Je sais combien votre assemblée a été sensible à la nécessité d’offrir à nos acteurs industriels un cadre juridique stabilisé et clair, permettant à la France de disposer de solutions souveraines. Légiférer maintenant reviendrait cependant à rater la cible, car les entreprises se montreront réticentes à investir dans une exigeante démarche de compliance si elles craignent que le cadre puisse encore beaucoup évoluer un ou deux ans après.

D’un point de vue opérationnel, enfin. Le tempo de la proposition ne nous paraît en effet pas le plus opportun. Toutes nos forces sont mobilisées vers la sécurisation des jeux Olympiques et Paralympiques. Depuis que vous avez donné mandat au Gouvernement pour expérimenter l’IA, le ministère de l’intérieur travaille jour et nuit, d’ailleurs en très bonne intelligence avec la Cnil, afin d’être au rendez-vous de cette expérimentation.

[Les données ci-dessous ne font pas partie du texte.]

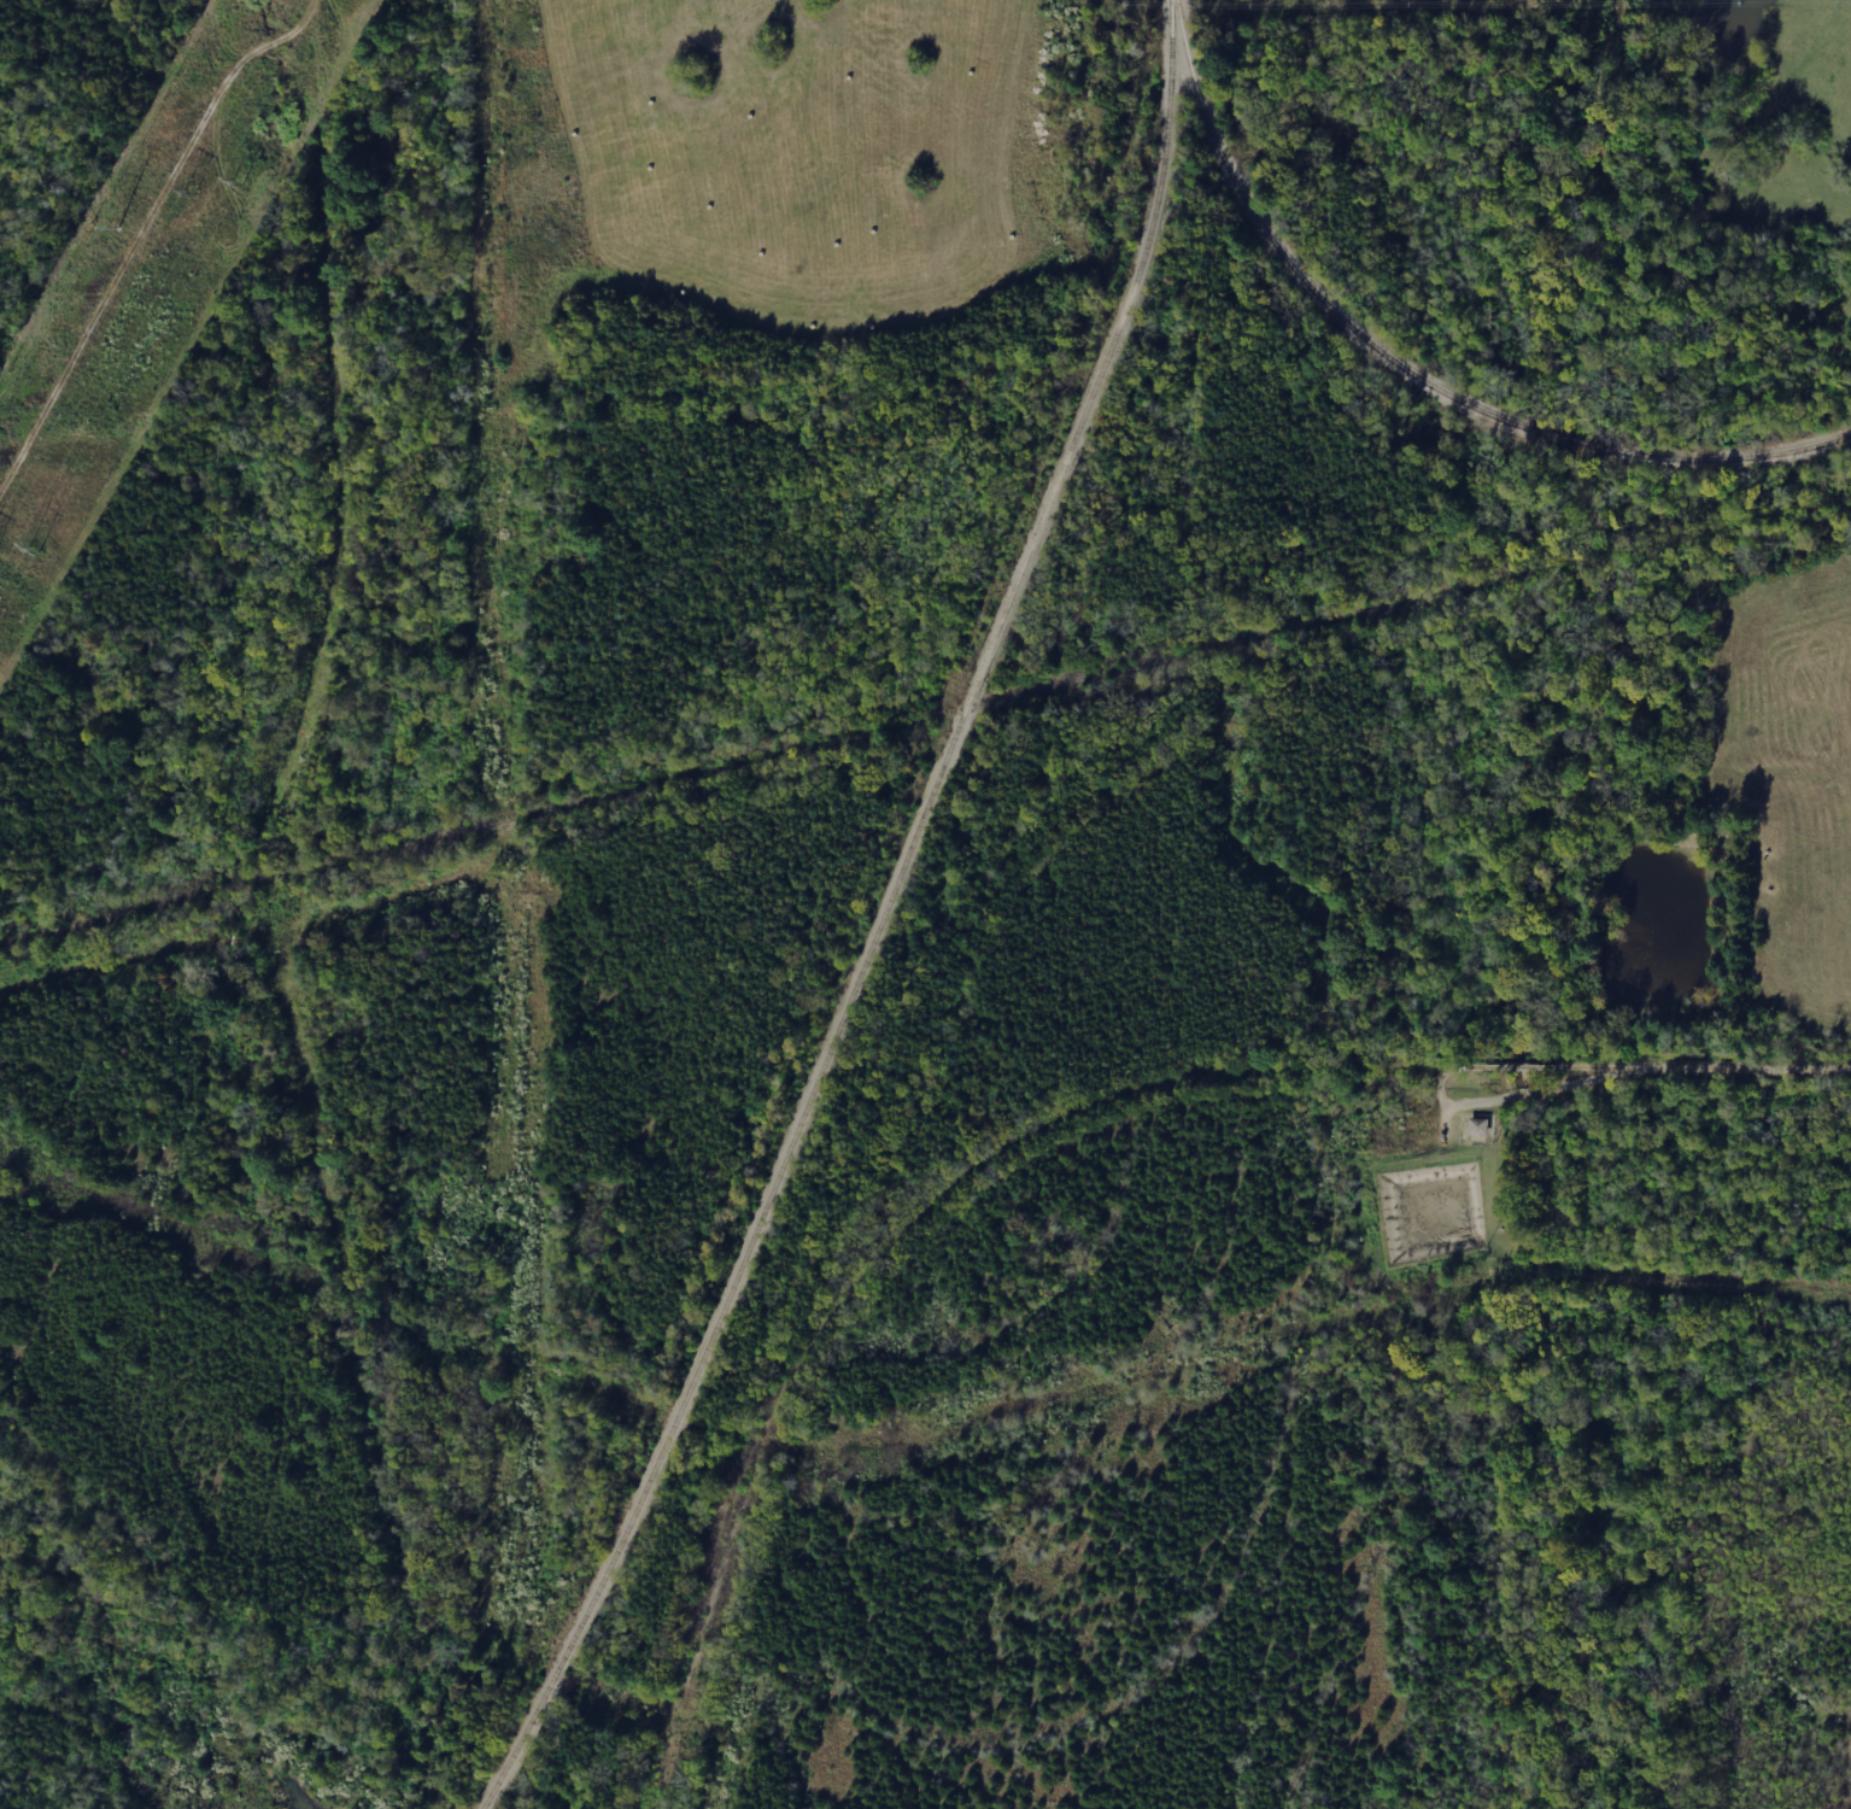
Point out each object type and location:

Celle-ci est complexe et soulève des questions opérationnelles importantes avec des défis de coordination entre tous les acteurs de la sécurité des futurs grands événements – État, communes, RATP, SNCF. Il ne paraît ni opportun ni possible de distraire les forces de sécurité de ce chantier majeur pour s’investir dans la reconnaissance faciale, dont je rappelle que le Gouvernement n’avait, de son propre chef, pas proposé l’utilisation à l’occasion des jeux Olympiques et Paralympiques.

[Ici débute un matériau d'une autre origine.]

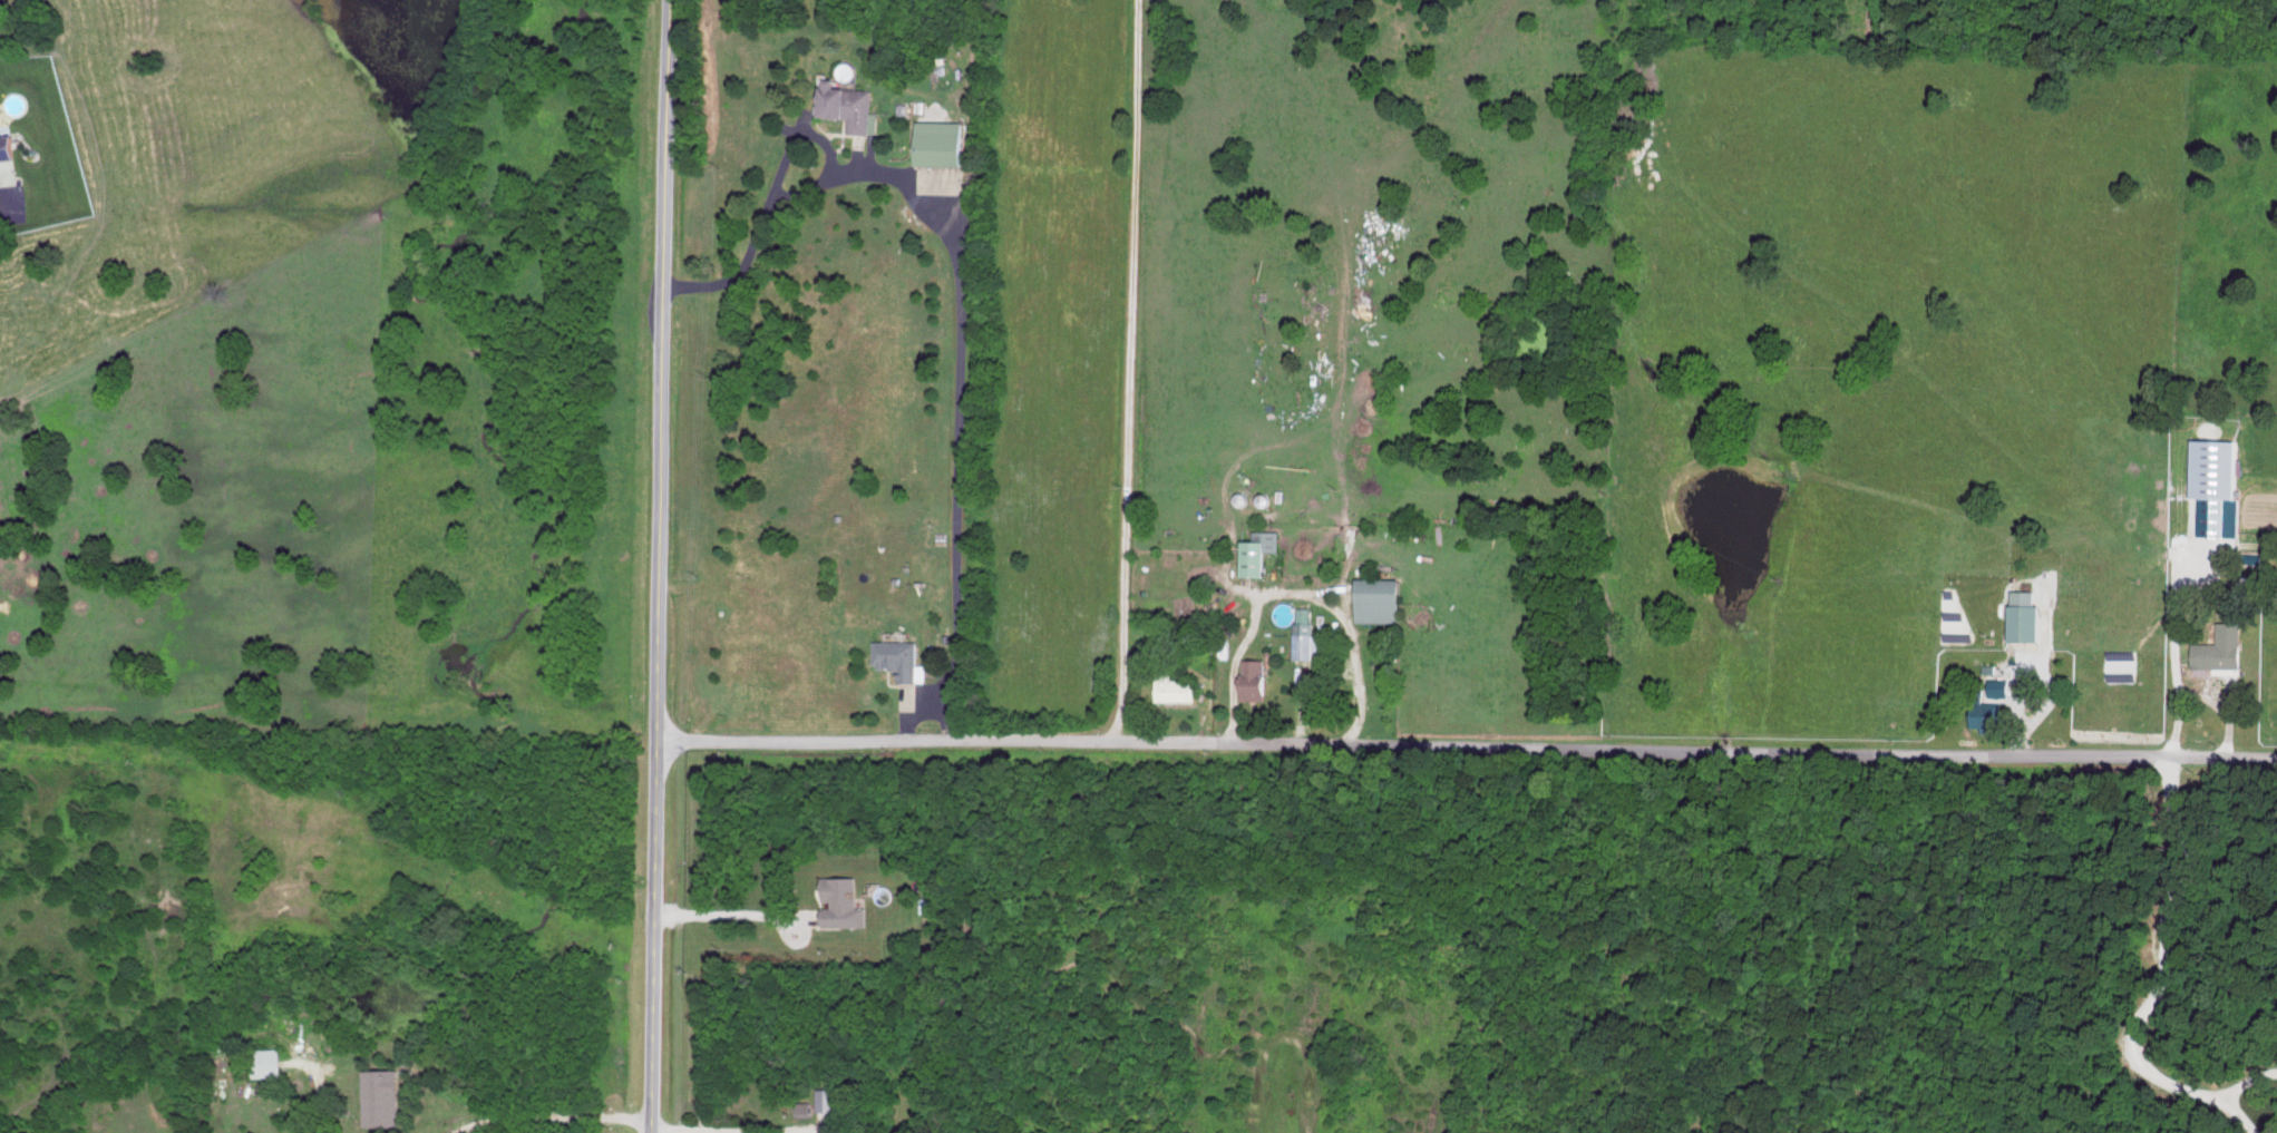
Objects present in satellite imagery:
building: (852, 105)
building: (945, 142)
building: (8, 145)
road: (961, 304)
road: (1129, 372)
building: (2215, 484)
building: (1262, 550)
road: (658, 566)
road: (1296, 589)
building: (1381, 599)
building: (2027, 614)
building: (1308, 634)
building: (2224, 646)
building: (900, 657)
building: (1258, 678)
building: (1179, 688)
road: (914, 708)
building: (1989, 714)
road: (1465, 748)
building: (844, 901)
road: (726, 925)
road: (2164, 960)
building: (267, 1061)
road: (2250, 1084)
building: (385, 1095)
building: (827, 1098)
building: (805, 1106)
road: (2238, 1117)
road: (549, 1119)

L’expérimentation proposée dans ce texte serait nécessairement décevante : sur les trois années dont il disposerait, le Gouvernement n’aurait en réalité ni le temps ni les ressources pour s’y engager pleinement. D’autant qu’il aurait un peu le même raisonnement que les entreprises nationales dans ce domaine : entre un RIA en fin de négociation, appelé à devenir rapidement la référence européenne, et un cadre français dont l’extinction est prévue à court terme, les deux ne disant pas exactement la même chose, le bon sens commandera de faire plutôt application des règles européennes.

En outre, en cette matière, le recours à la biométrie à des fins de police administrative et judiciaire ne peut se prendre de manière isolée en ce qu’il s’inscrit dans une stratégie plus large de politique de sécurité. La biométrie ne constitue qu’une brique devant s’intégrer dans une doctrine opérationnelle et dans un cadre juridique d’action des forces de sécurité intérieure.

Je crois que les auditions que vous avez menées, dans le cadre tant de votre rapport d’information de l’an dernier que de l’examen de ce texte par votre commission sous la conduite du rapporteur, vous l’ont très probablement confirmé : il est difficile, voire impossible, de se prononcer dans l’absolu sur le recours à la biométrie sans avoir une vision claire de toute la chaîne stratégique et de l’ensemble du cadre technique.

Ainsi, s’il est en théorie intéressant d’appliquer la reconnaissance faciale via des caméras pour vérifier si un individu dangereux se trouve dans un lieu où il n’est pas censé être, cela soulève en pratique des questions extrêmement lourdes. Les réponses à y apporter doivent conditionner la conception de la norme et non l’inverse : qui décide de la liste des gens dangereux ? Quelles caméras dans un contexte où les communes et les acteurs privés disposent de 98 % du parc dans notre pays ? Quels services peuvent mettre en œuvre cette technologie ?

Un cadre juridique qui serait trop en décalage avec la « vraie vie » des services de sécurité et d’enquête risque de rater sa cible, car les possibilités qu’il offrira ne répondront pas aux besoins de terrain. À cet égard, si je salue le travail du rapporteur, il me semble que l’État est le mieux à même de déterminer les éléments de doctrine opérationnelle, ce qui permettrait en outre de bénéficier du regard du Conseil d’État et de la Cnil.